I'm a proud farmer's wife, a farmer in training, a wife, a mother, counselor, resident butt wiper, home cook, dog sitter, and a bunch of other things rolled into one. But I'm not a farm widow.
If you're feeling lonely this harvest season, remember - you're not alone. We're all in this together, no matter where you are - and harvest doesn't last forever. Stay in touch with someone. Give your farmer a quick call or text to let them know you're thinking of them. Stay busy, stay positive, stay in touch.
I wish you and all farmers a safe and bountiful harvest! And I look forward to hearing from you soon.
Made with love,
Deanne, you are spot on. I have another suggestion, if a wife or friend or neighbor wants to pitch in...stop out in the field with a cookie and a pop. After school, the kids and I would do this for dad, uncle, and grandpa and you couldn't believe how they all loved seeing the kids! I wonder why I ever quit that? Great reminder of who I am. Thanks
Val - Corn, Beans, Pigs & Kids
Great post Deanne! Everyone is part of the team that makes the family and farm both run. 🙂
Melissa Burrs from Iowa
What a fabulous article! It has touched my heart and I'm happy to have stumbled upon it. Thank you for sharing.❤️
Thanks Melissa! It makes my heart happy to hear those words!
I am a farmer’s wife and I hate it. I met my husband when he was working at a church. We became engaged and discussed moving and raising a family. I don’t remember if he decided before or after marriage to go into his family farm business but he told me a bunch of lies. He said he would be home in the winters and we would travel. He said he would be home when it rained and that the kids could visit him and he would be around for various activities. We moved and had 3 kids in a very small time without trying. I live around his family. I had no friends, no family and no sanity. I was forced to raise 3 small kids all wearing diapers almost single handed. My family visited 2 times a year and that helped a little. I am homeschooling my kids and I am told to do everything on my own the hard way. Cook mainly from scratch, grow the garden, water and harvest it alone, raise my 2,3,4 year old and be in charge of the spiritual, social and education.

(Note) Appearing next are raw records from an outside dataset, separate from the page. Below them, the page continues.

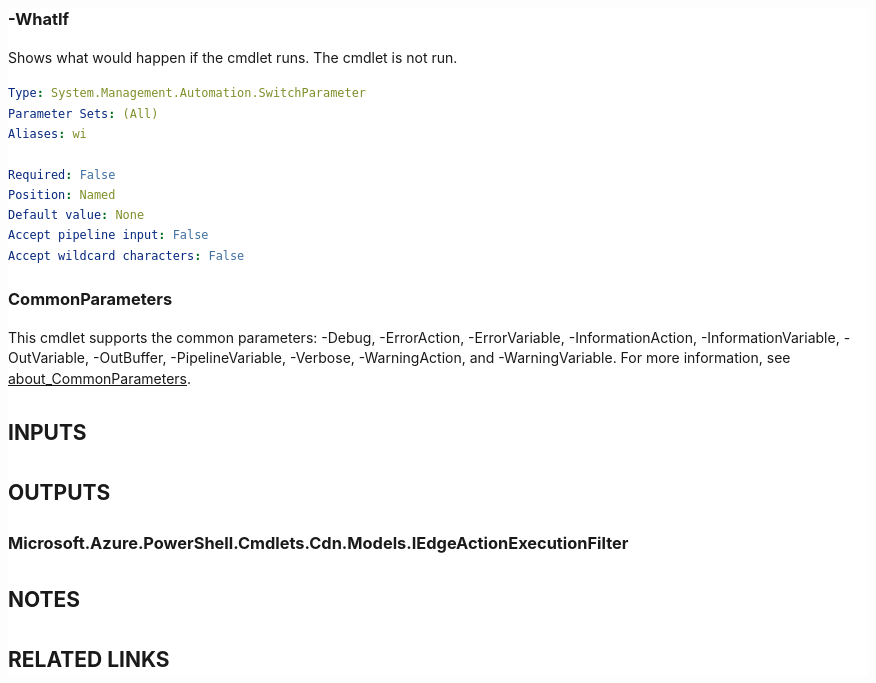### -WhatIf
Shows what would happen if the cmdlet runs.
The cmdlet is not run.

```yaml
Type: System.Management.Automation.SwitchParameter
Parameter Sets: (All)
Aliases: wi

Required: False
Position: Named
Default value: None
Accept pipeline input: False
Accept wildcard characters: False
```

### CommonParameters
This cmdlet supports the common parameters: -Debug, -ErrorAction, -ErrorVariable, -InformationAction, -InformationVariable, -OutVariable, -OutBuffer, -PipelineVariable, -Verbose, -WarningAction, and -WarningVariable. For more information, see [about_CommonParameters](http://go.microsoft.com/fwlink/?LinkID=113216).

## INPUTS

## OUTPUTS

### Microsoft.Azure.PowerShell.Cmdlets.Cdn.Models.IEdgeActionExecutionFilter

## NOTES

## RELATED LINKS
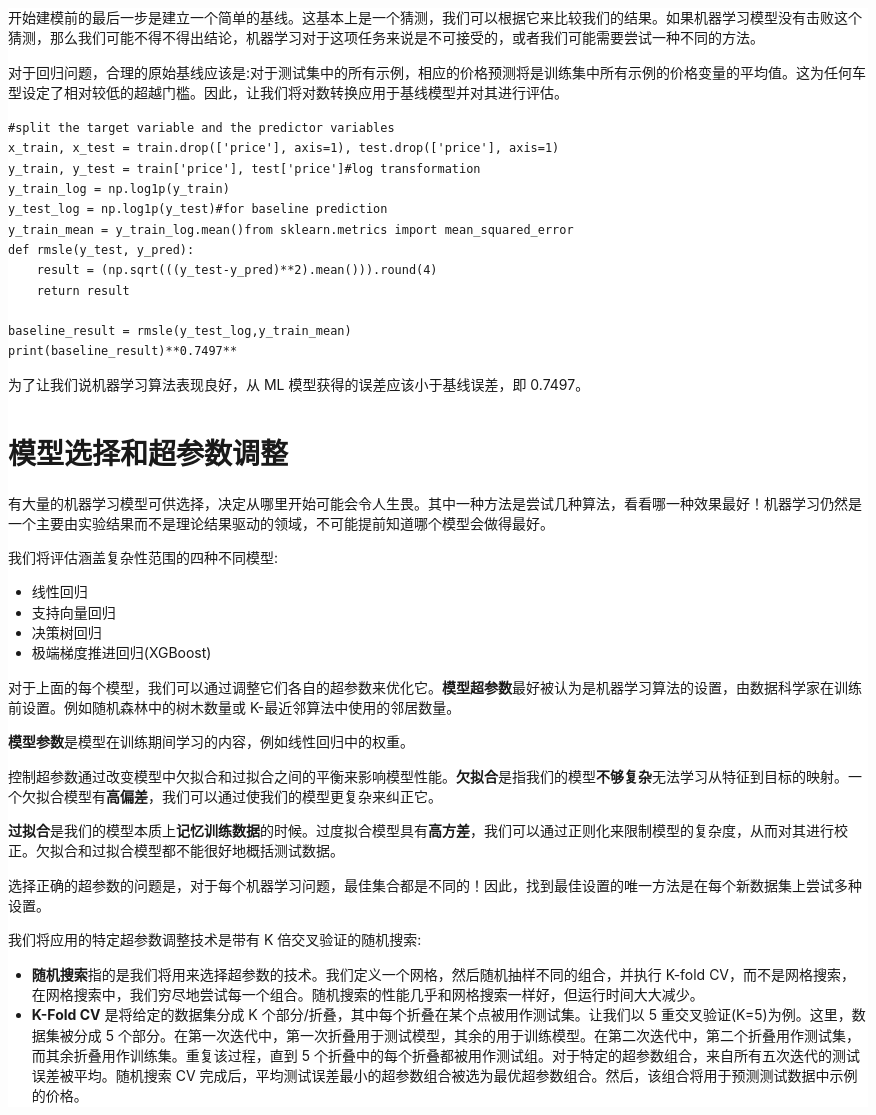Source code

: 开始建模前的最后一步是建立一个简单的基线。这基本上是一个猜测，我们可以根据它来比较我们的结果。如果机器学习模型没有击败这个猜测，那么我们可能不得不得出结论，机器学习对于这项任务来说是不可接受的，或者我们可能需要尝试一种不同的方法。

对于回归问题，合理的原始基线应该是:对于测试集中的所有示例，相应的价格预测将是训练集中所有示例的价格变量的平均值。这为任何车型设定了相对较低的超越门槛。因此，让我们将对数转换应用于基线模型并对其进行评估。

```
#split the target variable and the predictor variables
x_train, x_test = train.drop(['price'], axis=1), test.drop(['price'], axis=1)
y_train, y_test = train['price'], test['price']#log transformation
y_train_log = np.log1p(y_train)
y_test_log = np.log1p(y_test)#for baseline prediction
y_train_mean = y_train_log.mean()from sklearn.metrics import mean_squared_error
def rmsle(y_test, y_pred):  
    result = (np.sqrt(((y_test-y_pred)**2).mean())).round(4)
    return result

baseline_result = rmsle(y_test_log,y_train_mean)
print(baseline_result)**0.7497**
```

为了让我们说机器学习算法表现良好，从 ML 模型获得的误差应该小于基线误差，即 0.7497。

# 模型选择和超参数调整

有大量的机器学习模型可供选择，决定从哪里开始可能会令人生畏。其中一种方法是尝试几种算法，看看哪一种效果最好！机器学习仍然是一个主要由实验结果而不是理论结果驱动的领域，不可能提前知道哪个模型会做得最好。

我们将评估涵盖复杂性范围的四种不同模型:

*   线性回归
*   支持向量回归
*   决策树回归
*   极端梯度推进回归(XGBoost)

对于上面的每个模型，我们可以通过调整它们各自的超参数来优化它。**模型超参数**最好被认为是机器学习算法的设置，由数据科学家在训练前设置。例如随机森林中的树木数量或 K-最近邻算法中使用的邻居数量。

**模型参数**是模型在训练期间学习的内容，例如线性回归中的权重。

控制超参数通过改变模型中欠拟合和过拟合之间的平衡来影响模型性能。**欠拟合**是指我们的模型**不够复杂**无法学习从特征到目标的映射。一个欠拟合模型有**高偏差**，我们可以通过使我们的模型更复杂来纠正它。

**过拟合**是我们的模型本质上**记忆训练数据**的时候。过度拟合模型具有**高方差**，我们可以通过正则化来限制模型的复杂度，从而对其进行校正。欠拟合和过拟合模型都不能很好地概括测试数据。

选择正确的超参数的问题是，对于每个机器学习问题，最佳集合都是不同的！因此，找到最佳设置的唯一方法是在每个新数据集上尝试多种设置。

我们将应用的特定超参数调整技术是带有 K 倍交叉验证的随机搜索:

*   **随机搜索**指的是我们将用来选择超参数的技术。我们定义一个网格，然后随机抽样不同的组合，并执行 K-fold CV，而不是网格搜索，在网格搜索中，我们穷尽地尝试每一个组合。随机搜索的性能几乎和网格搜索一样好，但运行时间大大减少。
*   **K-Fold CV** 是将给定的数据集分成 K 个部分/折叠，其中每个折叠在某个点被用作测试集。让我们以 5 重交叉验证(K=5)为例。这里，数据集被分成 5 个部分。在第一次迭代中，第一次折叠用于测试模型，其余的用于训练模型。在第二次迭代中，第二个折叠用作测试集，而其余折叠用作训练集。重复该过程，直到 5 个折叠中的每个折叠都被用作测试组。对于特定的超参数组合，来自所有五次迭代的测试误差被平均。随机搜索 CV 完成后，平均测试误差最小的超参数组合被选为最优超参数组合。然后，该组合将用于预测测试数据中示例的价格。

Stay home in a 2 bedroom house ( which they share 1 room) and keep the house clean and laundry done. My husband doesn’t own the farm. He works year round for $15 an hr and zero benefits and zero vacation or time and half. I was sick almost the first 3 years we lived here between pregnancy, sinus disease and just sheer exhaustion. My husband doesn’t take my kids to dance, tumbling or learn to swim. He occasionally can see them do it but otherwise it is up to me. He works when it rains, he works during winter or he only brings home $600. Try living a family of 5 on that. He has a degree and I have a college degree. It is so hard to live such poverty and be home alone like 24/7 with my kids. I feel the weight of all of this on me. I am a Christian who believes in Jesus and I am in a bible study. My husband won’t let go of his dream to make sure we are all growing physically and spiritually. He won’t even try another job. He works for his family and is treated like this. I don’t want to continue this miserable lifestyle.
I’m glad others have support but there is a real reason why farming has less than 2% of the job market anymore .
I really do feel like a farm widow.
Hi Sarah, I'm so sorry that you're going through this. Every family, every farm, has a different way of operating. It's true that working for family has its own set of challenges, too. I hope you can find the peace and balance you're looking for. Thinking of you, farm friend.
Sandra at Thistle Cove Farm
Thank you. As a widow who was, and is, the farmer I've always cringed at how the term is misused. It's simply impossible for anyone to imagine being a widow. Since Dave's death more than a decade ago, I've stayed busy and mostly stayed positive to keep the dream alive. Farming wasn't his dream but it was mine and he did everything possible to make it happen and God continues to bless me even among the heart ache and loneliness.